Contrairement à Israël, qui fait état de «dizaines» de tués à Jénine, les Palestiniens, qui accusent l'armée israélienne d'avoir tué des centaines de personnes, «accueilleront favorablement» la mission. «Nous souhaitons que cette équipe commence au plus tôt ses travaux, a déclaré Nabil Abou Roudeina, un proche conseiller du président Yasser Arafat, et nous nous engageons à lui prêter tout l'assistance nécessaire et lui remettre toute information à notre disposition».

La composition de l'équipe dite «d'établissement des faits» est le fruit d'un laborieux compromis atteint vendredi au Conseil de sécurité de l'ONU après plus de 36 heures de débats, pour éviter un veto américain à une demande du groupe arabe. Aux termes de ce compromis, accepté par Israël, l'équipe est le résultat d'une «initiative» du secrétaire général auquel elle rendra compte, et non d'une décision du Conseil de sécurité que le gouvernement israélien considère comme partial à son égard.

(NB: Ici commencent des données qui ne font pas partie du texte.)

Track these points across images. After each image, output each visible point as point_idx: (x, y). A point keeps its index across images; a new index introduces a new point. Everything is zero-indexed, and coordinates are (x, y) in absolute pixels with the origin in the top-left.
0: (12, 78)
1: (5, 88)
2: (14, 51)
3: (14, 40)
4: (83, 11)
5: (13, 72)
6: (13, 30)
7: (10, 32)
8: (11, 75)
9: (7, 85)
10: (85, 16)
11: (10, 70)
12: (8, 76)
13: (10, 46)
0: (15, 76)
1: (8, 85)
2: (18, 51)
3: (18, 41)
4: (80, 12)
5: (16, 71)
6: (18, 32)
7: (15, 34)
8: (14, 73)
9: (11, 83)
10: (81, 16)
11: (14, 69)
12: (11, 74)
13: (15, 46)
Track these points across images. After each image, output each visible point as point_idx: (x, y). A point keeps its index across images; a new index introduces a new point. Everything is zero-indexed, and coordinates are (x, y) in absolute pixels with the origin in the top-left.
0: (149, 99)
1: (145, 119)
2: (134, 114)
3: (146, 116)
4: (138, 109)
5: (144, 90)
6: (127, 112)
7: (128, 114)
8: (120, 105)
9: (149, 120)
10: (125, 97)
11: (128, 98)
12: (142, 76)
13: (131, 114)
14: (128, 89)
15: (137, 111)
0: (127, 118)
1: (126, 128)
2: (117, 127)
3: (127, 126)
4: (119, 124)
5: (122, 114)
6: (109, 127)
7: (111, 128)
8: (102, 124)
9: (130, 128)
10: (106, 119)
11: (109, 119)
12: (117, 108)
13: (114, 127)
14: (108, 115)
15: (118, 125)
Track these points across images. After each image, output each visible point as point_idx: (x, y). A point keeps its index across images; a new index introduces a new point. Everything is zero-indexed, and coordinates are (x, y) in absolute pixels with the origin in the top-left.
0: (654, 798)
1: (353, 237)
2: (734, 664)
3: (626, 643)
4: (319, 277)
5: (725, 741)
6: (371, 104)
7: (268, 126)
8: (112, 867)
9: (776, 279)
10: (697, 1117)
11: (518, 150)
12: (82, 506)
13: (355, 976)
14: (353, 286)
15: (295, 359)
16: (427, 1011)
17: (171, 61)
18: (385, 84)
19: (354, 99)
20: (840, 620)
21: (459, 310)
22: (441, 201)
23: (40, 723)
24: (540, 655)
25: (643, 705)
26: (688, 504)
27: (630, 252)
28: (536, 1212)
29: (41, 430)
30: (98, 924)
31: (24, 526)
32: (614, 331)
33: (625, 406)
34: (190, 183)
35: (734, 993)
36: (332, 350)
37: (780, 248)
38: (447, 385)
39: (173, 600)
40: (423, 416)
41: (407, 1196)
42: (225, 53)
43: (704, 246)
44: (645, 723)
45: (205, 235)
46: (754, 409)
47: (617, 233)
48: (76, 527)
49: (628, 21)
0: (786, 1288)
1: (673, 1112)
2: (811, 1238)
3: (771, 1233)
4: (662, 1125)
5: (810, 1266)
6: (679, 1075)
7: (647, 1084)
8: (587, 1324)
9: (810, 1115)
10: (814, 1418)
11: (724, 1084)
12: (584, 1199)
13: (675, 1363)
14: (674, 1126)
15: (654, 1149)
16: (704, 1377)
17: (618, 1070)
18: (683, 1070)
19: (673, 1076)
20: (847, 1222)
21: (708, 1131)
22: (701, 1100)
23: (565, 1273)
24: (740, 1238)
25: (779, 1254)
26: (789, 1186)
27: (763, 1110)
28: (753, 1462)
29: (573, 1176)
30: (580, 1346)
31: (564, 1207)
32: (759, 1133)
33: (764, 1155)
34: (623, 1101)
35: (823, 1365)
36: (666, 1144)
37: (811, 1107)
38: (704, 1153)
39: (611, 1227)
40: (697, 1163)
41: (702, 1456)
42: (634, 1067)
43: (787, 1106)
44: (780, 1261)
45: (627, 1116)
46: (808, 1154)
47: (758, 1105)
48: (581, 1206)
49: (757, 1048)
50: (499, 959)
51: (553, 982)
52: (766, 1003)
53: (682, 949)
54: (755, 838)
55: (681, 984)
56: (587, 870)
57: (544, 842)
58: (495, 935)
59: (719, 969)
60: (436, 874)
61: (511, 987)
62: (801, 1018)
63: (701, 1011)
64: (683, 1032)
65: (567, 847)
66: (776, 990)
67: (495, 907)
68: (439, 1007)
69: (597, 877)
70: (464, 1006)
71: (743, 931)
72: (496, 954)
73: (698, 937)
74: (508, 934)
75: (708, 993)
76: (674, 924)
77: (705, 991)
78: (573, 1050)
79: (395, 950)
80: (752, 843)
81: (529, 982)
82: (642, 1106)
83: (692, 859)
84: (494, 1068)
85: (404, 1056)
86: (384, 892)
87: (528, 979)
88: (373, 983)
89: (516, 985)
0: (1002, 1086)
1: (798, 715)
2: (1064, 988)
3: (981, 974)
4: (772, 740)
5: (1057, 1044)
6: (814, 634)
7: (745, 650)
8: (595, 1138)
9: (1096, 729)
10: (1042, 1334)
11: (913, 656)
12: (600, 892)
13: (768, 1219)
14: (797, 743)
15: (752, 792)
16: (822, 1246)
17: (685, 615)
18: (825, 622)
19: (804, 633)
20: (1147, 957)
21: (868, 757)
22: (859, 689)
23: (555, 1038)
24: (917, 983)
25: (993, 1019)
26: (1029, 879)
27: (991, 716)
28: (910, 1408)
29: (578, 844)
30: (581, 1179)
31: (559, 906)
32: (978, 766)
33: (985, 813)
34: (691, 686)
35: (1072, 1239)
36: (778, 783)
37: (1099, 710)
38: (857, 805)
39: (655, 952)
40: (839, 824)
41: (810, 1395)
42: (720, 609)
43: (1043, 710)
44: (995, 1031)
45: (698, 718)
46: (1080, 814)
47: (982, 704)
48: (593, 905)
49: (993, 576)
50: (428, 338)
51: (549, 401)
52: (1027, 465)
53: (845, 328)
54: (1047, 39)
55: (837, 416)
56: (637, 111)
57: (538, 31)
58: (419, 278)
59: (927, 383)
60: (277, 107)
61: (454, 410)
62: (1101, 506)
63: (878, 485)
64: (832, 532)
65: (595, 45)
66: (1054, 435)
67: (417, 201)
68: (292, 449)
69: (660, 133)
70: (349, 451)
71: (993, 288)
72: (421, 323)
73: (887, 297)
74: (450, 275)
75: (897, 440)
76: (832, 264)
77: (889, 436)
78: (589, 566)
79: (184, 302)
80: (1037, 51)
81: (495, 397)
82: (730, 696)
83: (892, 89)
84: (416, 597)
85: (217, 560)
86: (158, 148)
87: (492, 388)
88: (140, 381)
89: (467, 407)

La mission, dont les Etats-Unis ont indiqué lundi qu'ils attendaient un rapport «complet et objectif», comprendra également Sadako Ogata, ancienne Haut Commissaire de l’ONU pour les réfugiés, Cornelio Sommaruga, ancien président du Comité international de la Croix Rouge (CICR), le Commissaire des Nations Unies pour les droits de l'Homme Mary Robinson, ainsi que le chef de l'Office de secours des Nations Unies pour les réfugiés de Palestine (UNWRA), Peter Hansen. Elle comptera aussi l'ex-général américain Nash, ainsi qu'un spécialiste des affaires de police civile, l'Irlandais Peter Fitzgerald. Kofi Annan a ajouté que l'équipe se rassemblerait «cette semaine en Europe» et se rendrait en Israël «aussi vite que possible». Il a appelé Israël et les Palestiniens «à coopérer pleinement» avec elle. Jusqu'à présent, une cinquantaine de corps on été retiré des décombres dans le camp de Jénine.